*Data for analysis*
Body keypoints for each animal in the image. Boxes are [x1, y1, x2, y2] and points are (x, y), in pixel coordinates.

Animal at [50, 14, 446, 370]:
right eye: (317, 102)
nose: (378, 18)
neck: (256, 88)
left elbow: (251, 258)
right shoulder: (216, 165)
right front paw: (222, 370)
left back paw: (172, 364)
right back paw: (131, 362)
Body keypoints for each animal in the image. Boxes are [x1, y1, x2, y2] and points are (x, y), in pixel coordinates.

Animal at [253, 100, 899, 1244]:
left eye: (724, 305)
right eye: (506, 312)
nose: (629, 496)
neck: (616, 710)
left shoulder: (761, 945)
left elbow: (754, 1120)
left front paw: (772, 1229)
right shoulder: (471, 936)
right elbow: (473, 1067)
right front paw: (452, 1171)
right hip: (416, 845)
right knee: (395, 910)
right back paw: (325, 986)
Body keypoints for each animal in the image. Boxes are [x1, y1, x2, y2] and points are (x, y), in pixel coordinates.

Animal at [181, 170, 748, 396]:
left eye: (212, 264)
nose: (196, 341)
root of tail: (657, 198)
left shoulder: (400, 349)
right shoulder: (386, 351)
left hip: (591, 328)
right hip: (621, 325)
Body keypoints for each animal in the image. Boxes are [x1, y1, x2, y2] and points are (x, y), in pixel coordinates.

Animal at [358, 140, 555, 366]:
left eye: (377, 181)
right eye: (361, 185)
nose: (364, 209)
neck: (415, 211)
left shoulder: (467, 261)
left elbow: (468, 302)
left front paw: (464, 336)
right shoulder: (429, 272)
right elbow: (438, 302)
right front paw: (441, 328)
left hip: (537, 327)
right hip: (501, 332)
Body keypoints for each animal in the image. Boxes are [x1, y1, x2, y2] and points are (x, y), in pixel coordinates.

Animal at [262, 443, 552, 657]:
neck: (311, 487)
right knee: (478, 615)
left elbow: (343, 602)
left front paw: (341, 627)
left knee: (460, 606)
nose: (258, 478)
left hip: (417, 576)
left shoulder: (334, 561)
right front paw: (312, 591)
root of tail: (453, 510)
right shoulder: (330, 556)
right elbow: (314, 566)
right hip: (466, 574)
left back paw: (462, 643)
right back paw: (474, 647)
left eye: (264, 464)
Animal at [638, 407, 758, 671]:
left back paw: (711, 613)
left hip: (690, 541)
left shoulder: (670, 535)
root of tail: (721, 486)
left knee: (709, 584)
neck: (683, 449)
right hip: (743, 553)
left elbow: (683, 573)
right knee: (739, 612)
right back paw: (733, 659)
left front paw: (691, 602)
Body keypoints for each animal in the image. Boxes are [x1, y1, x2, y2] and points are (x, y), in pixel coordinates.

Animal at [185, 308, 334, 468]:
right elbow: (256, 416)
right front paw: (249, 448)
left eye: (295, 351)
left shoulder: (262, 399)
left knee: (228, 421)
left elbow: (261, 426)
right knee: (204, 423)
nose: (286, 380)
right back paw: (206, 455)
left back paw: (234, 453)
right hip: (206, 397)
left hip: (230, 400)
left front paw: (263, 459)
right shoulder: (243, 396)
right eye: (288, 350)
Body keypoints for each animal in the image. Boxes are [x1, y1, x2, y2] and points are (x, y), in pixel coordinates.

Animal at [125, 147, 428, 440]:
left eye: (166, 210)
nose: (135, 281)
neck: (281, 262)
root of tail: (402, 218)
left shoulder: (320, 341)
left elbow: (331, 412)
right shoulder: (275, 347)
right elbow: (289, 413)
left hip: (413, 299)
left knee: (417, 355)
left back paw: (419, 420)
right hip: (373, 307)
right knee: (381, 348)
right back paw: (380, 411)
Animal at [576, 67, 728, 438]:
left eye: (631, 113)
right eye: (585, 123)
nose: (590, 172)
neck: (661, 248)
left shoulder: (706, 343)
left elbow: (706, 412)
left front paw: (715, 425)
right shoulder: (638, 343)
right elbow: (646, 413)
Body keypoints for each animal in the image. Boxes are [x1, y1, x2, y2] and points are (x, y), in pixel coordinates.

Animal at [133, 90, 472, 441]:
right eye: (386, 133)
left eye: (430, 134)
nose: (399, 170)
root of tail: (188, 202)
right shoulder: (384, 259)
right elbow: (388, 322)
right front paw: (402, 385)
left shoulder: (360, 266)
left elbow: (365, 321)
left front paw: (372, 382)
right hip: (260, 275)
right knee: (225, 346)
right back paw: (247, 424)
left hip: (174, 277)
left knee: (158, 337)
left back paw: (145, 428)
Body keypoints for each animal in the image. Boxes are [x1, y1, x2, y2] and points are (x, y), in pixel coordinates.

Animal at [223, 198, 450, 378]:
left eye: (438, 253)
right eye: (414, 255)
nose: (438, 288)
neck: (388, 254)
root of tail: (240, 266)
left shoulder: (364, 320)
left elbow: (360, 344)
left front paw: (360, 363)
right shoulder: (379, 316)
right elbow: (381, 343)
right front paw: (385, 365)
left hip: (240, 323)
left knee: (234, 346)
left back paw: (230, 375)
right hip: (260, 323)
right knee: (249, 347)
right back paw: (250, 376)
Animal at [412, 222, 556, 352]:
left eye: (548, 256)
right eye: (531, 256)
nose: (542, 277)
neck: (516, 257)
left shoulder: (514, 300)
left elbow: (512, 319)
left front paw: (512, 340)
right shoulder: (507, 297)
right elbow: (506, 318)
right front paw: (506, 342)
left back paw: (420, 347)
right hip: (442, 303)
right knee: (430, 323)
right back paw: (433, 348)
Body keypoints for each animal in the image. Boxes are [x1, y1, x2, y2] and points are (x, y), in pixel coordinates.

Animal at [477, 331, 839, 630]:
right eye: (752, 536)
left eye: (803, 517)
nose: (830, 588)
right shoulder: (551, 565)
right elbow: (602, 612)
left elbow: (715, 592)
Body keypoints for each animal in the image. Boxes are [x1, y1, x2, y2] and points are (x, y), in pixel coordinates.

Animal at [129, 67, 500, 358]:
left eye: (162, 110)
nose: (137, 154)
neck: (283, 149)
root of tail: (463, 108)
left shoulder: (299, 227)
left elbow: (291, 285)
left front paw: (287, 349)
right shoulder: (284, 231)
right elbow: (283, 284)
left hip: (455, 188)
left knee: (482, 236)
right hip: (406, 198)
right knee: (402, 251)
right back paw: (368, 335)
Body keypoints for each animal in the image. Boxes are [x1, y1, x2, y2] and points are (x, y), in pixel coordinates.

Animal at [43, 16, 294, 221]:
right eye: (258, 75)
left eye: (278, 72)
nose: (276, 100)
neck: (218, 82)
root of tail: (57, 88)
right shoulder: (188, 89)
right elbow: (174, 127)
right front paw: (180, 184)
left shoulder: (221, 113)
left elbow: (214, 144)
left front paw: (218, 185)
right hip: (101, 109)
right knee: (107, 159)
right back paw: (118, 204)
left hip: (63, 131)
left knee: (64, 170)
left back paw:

*The problem*
Retype the complete listing verbatim.

*Answer to this exercise*
Body keypoints for each animal in the image. Boxes are [x1, y1, x2, y2] and points are (x, y), in pixel coordinates.

Animal at [50, 14, 446, 370]:
right eye: (317, 102)
nose: (378, 18)
neck: (256, 88)
left elbow: (251, 258)
right shoulder: (216, 165)
right front paw: (222, 370)
left back paw: (172, 364)
right back paw: (131, 362)
Body keypoints for each animal in the image. Boxes are [x1, y1, x2, y2] and points are (x, y), in pixel coordinates.

Animal at [253, 100, 899, 1244]:
left eye: (724, 305)
right eye: (506, 312)
nose: (629, 496)
neck: (616, 710)
left shoulder: (761, 945)
left elbow: (754, 1120)
left front paw: (772, 1229)
right shoulder: (471, 936)
right elbow: (473, 1067)
right front paw: (452, 1171)
right hip: (416, 845)
right knee: (395, 910)
right back paw: (325, 986)
Body keypoints for each animal in the image. Boxes are [x1, y1, x2, y2] and points are (x, y), in pixel coordinates.

Animal at [181, 170, 748, 396]:
left eye: (212, 264)
nose: (196, 341)
root of tail: (657, 198)
left shoulder: (400, 349)
right shoulder: (386, 351)
left hip: (591, 328)
right hip: (621, 325)
Body keypoints for each animal in the image. Boxes are [x1, y1, x2, y2] and points are (x, y), in pixel coordinates.

Animal at [358, 140, 555, 366]:
left eye: (377, 181)
right eye: (361, 185)
nose: (364, 209)
neck: (415, 211)
left shoulder: (467, 261)
left elbow: (468, 302)
left front paw: (464, 336)
right shoulder: (429, 272)
right elbow: (438, 302)
right front paw: (441, 328)
left hip: (537, 327)
right hip: (501, 332)
Body keypoints for each animal in the image. Boxes are [x1, y1, x2, y2] and points are (x, y), in pixel coordinates.

Animal at [262, 443, 552, 657]:
neck: (311, 487)
right knee: (478, 615)
left elbow: (343, 602)
left front paw: (341, 627)
left knee: (460, 606)
nose: (258, 478)
left hip: (417, 576)
left shoulder: (334, 561)
right front paw: (312, 591)
root of tail: (453, 510)
right shoulder: (330, 556)
right elbow: (314, 566)
right hip: (466, 574)
left back paw: (462, 643)
right back paw: (474, 647)
left eye: (264, 464)
Animal at [638, 407, 758, 671]:
left back paw: (711, 613)
left hip: (690, 541)
left shoulder: (670, 535)
root of tail: (721, 486)
left knee: (709, 584)
neck: (683, 449)
right hip: (743, 553)
left elbow: (683, 573)
right knee: (739, 612)
right back paw: (733, 659)
left front paw: (691, 602)
Body keypoints for each animal in the image. Boxes are [x1, y1, x2, y2] and points are (x, y), in pixel coordinates.

Animal at [185, 308, 334, 468]:
right elbow: (256, 416)
right front paw: (249, 448)
left eye: (295, 351)
left shoulder: (262, 399)
left knee: (228, 421)
left elbow: (261, 426)
right knee: (204, 423)
nose: (286, 380)
right back paw: (206, 455)
left back paw: (234, 453)
right hip: (206, 397)
left hip: (230, 400)
left front paw: (263, 459)
right shoulder: (243, 396)
right eye: (288, 350)
Body keypoints for each animal in the image. Boxes are [x1, y1, x2, y2] and points are (x, y), in pixel coordinates.

Animal at [125, 147, 428, 440]:
left eye: (166, 210)
nose: (135, 281)
neck: (281, 262)
root of tail: (402, 218)
left shoulder: (320, 341)
left elbow: (331, 412)
right shoulder: (275, 347)
right elbow: (289, 413)
left hip: (413, 299)
left knee: (417, 355)
left back paw: (419, 420)
right hip: (373, 307)
right knee: (381, 348)
right back paw: (380, 411)
Animal at [576, 67, 728, 438]:
left eye: (631, 113)
right eye: (585, 123)
nose: (590, 172)
neck: (661, 248)
left shoulder: (706, 343)
left elbow: (706, 412)
left front paw: (715, 425)
right shoulder: (638, 343)
right elbow: (646, 413)
Body keypoints for each animal in the image. Boxes are [x1, y1, x2, y2] and points are (x, y), in pixel coordinates.

Animal at [133, 90, 472, 441]:
right eye: (386, 133)
left eye: (430, 134)
nose: (399, 170)
root of tail: (188, 202)
right shoulder: (384, 259)
right elbow: (388, 322)
right front paw: (402, 385)
left shoulder: (360, 266)
left elbow: (365, 321)
left front paw: (372, 382)
right hip: (260, 275)
right knee: (225, 346)
right back paw: (247, 424)
left hip: (174, 277)
left knee: (158, 337)
left back paw: (145, 428)
Body keypoints for each animal in the image. Boxes are [x1, y1, x2, y2] and points are (x, y), in pixel coordinates.

Animal at [223, 198, 450, 378]:
left eye: (438, 253)
right eye: (414, 255)
nose: (438, 288)
neck: (388, 254)
root of tail: (240, 266)
left shoulder: (364, 320)
left elbow: (360, 344)
left front paw: (360, 363)
right shoulder: (379, 316)
right elbow: (381, 343)
right front paw: (385, 365)
left hip: (240, 323)
left knee: (234, 346)
left back paw: (230, 375)
right hip: (260, 323)
right knee: (249, 347)
right back paw: (250, 376)
Animal at [412, 222, 556, 352]:
left eye: (548, 256)
right eye: (531, 256)
nose: (542, 277)
neck: (516, 257)
left shoulder: (514, 300)
left elbow: (512, 319)
left front paw: (512, 340)
right shoulder: (507, 297)
right elbow: (506, 318)
right front paw: (506, 342)
left back paw: (420, 347)
right hip: (442, 303)
right knee: (430, 323)
right back paw: (433, 348)
Body keypoints for each animal in the image. Boxes are [x1, y1, x2, y2] and points are (x, y), in pixel coordinates.

Animal at [477, 331, 839, 630]:
right eye: (752, 536)
left eye: (803, 517)
nose: (830, 588)
right shoulder: (551, 565)
right elbow: (602, 612)
left elbow: (715, 592)
Body keypoints for each animal in the image. Boxes are [x1, y1, x2, y2] and points are (x, y), in pixel coordinates.

Animal at [129, 67, 500, 358]:
left eye: (162, 110)
nose: (137, 154)
neck: (283, 149)
root of tail: (463, 108)
left shoulder: (299, 227)
left elbow: (291, 285)
left front paw: (287, 349)
right shoulder: (284, 231)
right elbow: (283, 284)
left hip: (455, 188)
left knee: (482, 236)
right hip: (406, 198)
right knee: (402, 251)
right back paw: (368, 335)
Body keypoints for each animal in the image. Boxes are [x1, y1, x2, y2] and points are (x, y), in pixel coordinates.

Animal at [43, 16, 294, 221]:
right eye: (258, 75)
left eye: (278, 72)
nose: (276, 100)
neck: (218, 82)
root of tail: (57, 88)
right shoulder: (188, 89)
right elbow: (174, 127)
right front paw: (180, 184)
left shoulder: (221, 113)
left elbow: (214, 144)
left front paw: (218, 185)
right hip: (101, 109)
right knee: (107, 159)
right back paw: (118, 204)
left hip: (63, 131)
left knee: (64, 170)
left back paw:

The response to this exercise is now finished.